Jüngst bejubelte Wiens Wirtschaftskammerchef, Walter Ruck, den auch bundesweiten Tourismusrekord 2024: Fast 47 Millionen Ankünfte aus- und inländischer Gäste ergaben 154 Millionen Nächtigungen. Rund 8,1 Millionen dieser Gäste kamen nach Wien (Rang 2 nach Tirol), nach Vorarlberg circa 2,7 Millionen (Rang 8). Ins Zwei-Millionen-Bundesland Wien (414 km2) quetschten sich also übers Jahr fast 20.000 Personen zusätzlich pro Quadratkilometer, ins Ländle (~410.000 Einwohner auf 2600 km2) nur gut 1000. Auch wenn man einschränkt, dass hier der Dauersiedlungsraum (Flächen für Wohnen, Wirtschaft, Verkehr, Kultur, Freizeit, auch agrarische Zonen; also Gebiete, wo Leute im Alltag mehr oder weniger umgehen) nach Abzug von Gebirge, Wald, Ödland nur ein Fünftel der Landesfläche beträgt, so verdünnt sich der Zustrom dennoch stärker als in Wien.
Ruck sagte, dass in Wien sogar „noch mehr geht“: Man müsse Leute auch in andere Gegenden lenken und in schwächeren Reisezeiten anlocken. Viel Spaß! Viele Bezirke wie Meidling, Brigittenau, Favoriten sind mäßig attraktiv, ja werden oft mit dem Präfix „Problem“ versehen, dort zieht‘s nicht einmal andere Wiener so hin. Und die Zeiten der Halb-Flaute will man auch stopfen mit Rollkoffer-Rumplern und Schlangestehern? In Medien gab es Kritik: Man dürfe „die Toleranz der Wiener nicht überschätzen“, die Stimmung sei an der Kippe. Stichwort: Overtourism.

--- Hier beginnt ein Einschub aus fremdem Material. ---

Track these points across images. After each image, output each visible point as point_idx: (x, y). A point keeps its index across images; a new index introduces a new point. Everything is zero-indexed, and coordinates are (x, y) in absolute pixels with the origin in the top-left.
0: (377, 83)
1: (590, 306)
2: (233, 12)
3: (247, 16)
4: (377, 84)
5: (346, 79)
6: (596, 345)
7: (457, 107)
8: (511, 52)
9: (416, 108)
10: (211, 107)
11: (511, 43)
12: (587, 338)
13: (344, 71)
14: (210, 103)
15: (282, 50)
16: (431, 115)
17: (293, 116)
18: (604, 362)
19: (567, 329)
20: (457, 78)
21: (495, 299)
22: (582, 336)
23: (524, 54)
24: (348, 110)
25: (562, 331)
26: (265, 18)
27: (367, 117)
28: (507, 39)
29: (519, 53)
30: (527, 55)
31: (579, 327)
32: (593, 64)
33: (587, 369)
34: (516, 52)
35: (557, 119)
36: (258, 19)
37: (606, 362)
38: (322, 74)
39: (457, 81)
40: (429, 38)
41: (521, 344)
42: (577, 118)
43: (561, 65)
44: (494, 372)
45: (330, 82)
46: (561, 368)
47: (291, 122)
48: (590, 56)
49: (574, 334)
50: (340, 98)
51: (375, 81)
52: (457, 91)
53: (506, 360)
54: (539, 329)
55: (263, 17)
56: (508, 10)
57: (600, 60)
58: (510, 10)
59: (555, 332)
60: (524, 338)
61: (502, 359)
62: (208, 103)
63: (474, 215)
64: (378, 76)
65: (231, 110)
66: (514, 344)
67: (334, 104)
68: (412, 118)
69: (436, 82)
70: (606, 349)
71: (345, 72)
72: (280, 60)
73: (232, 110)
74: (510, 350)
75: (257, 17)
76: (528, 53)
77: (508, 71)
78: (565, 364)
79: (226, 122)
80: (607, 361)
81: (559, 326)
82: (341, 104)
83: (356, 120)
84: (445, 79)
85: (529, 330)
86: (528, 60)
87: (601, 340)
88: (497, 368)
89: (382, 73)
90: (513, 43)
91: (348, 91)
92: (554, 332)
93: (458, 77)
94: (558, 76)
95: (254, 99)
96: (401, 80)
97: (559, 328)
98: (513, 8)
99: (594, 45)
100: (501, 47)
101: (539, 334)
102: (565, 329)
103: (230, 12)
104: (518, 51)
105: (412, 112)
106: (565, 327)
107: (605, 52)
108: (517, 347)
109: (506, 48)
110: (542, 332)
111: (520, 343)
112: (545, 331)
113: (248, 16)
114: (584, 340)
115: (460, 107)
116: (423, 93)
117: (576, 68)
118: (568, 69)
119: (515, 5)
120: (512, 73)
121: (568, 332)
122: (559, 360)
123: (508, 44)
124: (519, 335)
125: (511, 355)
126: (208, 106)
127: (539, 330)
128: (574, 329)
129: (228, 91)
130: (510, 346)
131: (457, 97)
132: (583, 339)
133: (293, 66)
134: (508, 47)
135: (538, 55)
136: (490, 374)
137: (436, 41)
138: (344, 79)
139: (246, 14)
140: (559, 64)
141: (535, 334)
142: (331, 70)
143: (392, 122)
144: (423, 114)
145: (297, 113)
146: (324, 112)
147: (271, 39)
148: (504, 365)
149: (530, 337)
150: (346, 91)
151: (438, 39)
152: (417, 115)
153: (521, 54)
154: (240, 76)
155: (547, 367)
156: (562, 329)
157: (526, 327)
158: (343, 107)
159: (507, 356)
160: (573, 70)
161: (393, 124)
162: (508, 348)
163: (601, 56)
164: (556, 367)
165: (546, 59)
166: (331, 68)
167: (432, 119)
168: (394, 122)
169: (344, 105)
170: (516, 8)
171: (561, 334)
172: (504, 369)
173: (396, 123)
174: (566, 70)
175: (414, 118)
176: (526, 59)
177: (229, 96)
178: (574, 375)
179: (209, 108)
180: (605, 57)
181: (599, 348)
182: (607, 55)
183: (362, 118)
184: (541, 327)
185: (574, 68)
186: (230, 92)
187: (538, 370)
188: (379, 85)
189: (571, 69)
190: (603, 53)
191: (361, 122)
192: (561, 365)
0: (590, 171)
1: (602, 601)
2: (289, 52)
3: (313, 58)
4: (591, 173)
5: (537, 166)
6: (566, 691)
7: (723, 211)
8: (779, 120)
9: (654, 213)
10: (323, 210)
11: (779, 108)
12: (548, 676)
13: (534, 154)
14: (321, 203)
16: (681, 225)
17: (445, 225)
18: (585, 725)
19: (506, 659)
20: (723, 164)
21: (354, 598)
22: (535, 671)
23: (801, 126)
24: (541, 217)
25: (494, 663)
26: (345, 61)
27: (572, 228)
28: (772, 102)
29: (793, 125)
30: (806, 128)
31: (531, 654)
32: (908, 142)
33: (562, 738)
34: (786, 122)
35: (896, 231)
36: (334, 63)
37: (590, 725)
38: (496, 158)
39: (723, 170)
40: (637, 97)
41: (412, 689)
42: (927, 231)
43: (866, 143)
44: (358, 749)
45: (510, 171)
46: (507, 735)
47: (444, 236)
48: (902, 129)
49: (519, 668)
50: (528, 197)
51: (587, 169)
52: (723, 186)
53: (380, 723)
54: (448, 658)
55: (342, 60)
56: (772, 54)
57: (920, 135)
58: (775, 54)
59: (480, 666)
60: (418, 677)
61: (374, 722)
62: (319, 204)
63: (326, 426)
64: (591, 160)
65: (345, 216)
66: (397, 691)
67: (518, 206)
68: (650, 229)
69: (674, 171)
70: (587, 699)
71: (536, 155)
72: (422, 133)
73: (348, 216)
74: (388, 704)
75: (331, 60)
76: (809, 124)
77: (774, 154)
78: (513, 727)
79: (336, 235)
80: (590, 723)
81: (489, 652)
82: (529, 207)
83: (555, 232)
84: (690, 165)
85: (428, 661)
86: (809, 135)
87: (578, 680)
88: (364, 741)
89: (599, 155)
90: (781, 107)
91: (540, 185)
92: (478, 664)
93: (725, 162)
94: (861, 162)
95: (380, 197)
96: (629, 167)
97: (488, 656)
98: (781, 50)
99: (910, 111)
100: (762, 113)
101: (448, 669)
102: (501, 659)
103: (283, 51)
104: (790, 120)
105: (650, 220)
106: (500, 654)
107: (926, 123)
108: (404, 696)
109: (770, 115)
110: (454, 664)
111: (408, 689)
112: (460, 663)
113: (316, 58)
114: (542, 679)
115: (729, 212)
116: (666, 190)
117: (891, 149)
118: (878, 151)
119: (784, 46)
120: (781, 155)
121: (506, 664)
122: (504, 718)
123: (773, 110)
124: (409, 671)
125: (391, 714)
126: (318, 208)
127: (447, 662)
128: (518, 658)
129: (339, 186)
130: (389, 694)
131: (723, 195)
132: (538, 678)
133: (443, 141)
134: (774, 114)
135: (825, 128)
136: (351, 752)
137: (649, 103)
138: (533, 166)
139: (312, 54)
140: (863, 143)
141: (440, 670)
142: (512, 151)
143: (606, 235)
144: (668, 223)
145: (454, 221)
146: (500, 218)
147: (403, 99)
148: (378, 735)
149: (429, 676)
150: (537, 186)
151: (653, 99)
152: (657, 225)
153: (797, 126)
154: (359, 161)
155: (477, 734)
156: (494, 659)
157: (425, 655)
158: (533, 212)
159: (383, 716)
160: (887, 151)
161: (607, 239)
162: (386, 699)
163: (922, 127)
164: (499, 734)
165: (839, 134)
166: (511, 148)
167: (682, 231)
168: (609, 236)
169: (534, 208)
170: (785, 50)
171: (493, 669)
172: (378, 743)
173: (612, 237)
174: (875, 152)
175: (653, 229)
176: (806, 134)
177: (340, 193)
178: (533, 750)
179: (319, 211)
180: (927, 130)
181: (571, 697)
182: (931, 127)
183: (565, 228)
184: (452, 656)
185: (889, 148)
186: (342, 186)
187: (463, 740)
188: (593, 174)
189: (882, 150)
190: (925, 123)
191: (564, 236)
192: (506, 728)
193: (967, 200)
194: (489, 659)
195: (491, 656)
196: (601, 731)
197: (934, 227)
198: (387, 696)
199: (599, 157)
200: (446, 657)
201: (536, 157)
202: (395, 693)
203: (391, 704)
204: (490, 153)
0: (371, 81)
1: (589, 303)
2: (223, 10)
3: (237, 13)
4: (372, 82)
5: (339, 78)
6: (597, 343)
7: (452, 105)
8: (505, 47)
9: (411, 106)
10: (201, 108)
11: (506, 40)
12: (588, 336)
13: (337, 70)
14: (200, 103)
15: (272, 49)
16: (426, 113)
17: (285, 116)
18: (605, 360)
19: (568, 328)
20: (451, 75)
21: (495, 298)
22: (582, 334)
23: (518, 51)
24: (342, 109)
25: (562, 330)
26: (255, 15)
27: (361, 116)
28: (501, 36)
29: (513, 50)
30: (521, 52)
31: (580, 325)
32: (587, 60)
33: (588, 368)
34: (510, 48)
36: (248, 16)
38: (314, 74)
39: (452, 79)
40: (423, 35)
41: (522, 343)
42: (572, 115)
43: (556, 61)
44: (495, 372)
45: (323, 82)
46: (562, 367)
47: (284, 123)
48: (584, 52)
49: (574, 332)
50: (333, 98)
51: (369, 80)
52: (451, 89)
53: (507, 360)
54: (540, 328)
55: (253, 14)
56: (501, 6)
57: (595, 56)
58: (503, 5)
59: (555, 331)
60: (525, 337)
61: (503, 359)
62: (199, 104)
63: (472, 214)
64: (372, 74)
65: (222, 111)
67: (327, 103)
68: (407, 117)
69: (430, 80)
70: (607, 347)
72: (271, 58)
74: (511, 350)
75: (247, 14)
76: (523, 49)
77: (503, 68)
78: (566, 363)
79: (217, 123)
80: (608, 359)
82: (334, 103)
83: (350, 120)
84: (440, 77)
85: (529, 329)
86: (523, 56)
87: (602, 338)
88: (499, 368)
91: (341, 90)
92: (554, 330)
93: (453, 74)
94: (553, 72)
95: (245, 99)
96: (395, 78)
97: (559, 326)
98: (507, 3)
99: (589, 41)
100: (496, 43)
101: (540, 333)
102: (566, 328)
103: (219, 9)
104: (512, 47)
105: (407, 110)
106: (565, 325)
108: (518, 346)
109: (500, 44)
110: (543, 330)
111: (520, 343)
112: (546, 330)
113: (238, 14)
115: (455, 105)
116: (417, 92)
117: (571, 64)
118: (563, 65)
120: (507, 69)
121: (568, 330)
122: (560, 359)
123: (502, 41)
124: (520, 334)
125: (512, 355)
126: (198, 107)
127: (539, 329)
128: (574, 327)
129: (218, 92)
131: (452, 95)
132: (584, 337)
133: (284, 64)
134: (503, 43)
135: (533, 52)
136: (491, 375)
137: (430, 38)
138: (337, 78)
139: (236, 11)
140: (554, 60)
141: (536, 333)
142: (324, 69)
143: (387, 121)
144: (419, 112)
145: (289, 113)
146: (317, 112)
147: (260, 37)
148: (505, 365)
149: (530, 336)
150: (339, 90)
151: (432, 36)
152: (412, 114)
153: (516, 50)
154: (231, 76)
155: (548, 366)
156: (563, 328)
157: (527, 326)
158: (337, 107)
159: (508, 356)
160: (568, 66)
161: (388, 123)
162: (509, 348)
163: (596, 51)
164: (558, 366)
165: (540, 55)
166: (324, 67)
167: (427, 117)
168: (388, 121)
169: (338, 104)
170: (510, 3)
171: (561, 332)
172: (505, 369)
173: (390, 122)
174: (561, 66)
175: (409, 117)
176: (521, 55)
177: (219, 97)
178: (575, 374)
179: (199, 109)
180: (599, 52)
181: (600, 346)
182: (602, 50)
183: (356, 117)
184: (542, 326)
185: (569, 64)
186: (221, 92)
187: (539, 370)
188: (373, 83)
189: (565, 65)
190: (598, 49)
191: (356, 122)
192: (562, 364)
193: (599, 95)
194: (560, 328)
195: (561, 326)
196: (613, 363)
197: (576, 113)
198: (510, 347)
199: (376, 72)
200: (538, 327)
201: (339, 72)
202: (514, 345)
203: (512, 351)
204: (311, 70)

Tourismus ist auch in Vorarlberg wichtig, er verursachte zuletzt fast 20 Prozent der Wertschöpfung. Aber es bleibt im Rahmen. In Bregenz, in manchen Tälern und Berggebieten mag es saisonal wuseln, klar sind da die Staus in die Schigebiete, aber echt: kein Vergleich zu Wien! Es scheint in V auch keine gröbere Overtourism-Debatte zu geben.
Gut, dass es manche Magnete hier eben nicht gibt: Keine Prunkbauten imperialen Formats, keine Riesenkirchen und -Museen, keine gehypten Kaffeehäuser, keine endlosen Shoppingmeilen, wo man ohnehin großteils globale Massenware findet, von Breitling über Dior bis Swarovski. Dafür sind in V sagenhafte Bergwelten, lauschige Ufer, der Milchpilz, der Radweg im Tal der Bregenzer Ach, die Rankler Bergkirche, die Üble Schlucht, Viktorsberg, die Feldkircher Altstadt, die tausendjährige Eibe von Tosters, das Rheinbähnle, das Kunsthaus Bregenz, Käs, Riebel, Moscht, Subirer. Der Pfänder und das Bänkle am Hennabühel. Und selten Massen.
Reicht doch. Drum ist’s entspannter hier und macht einen glücklich.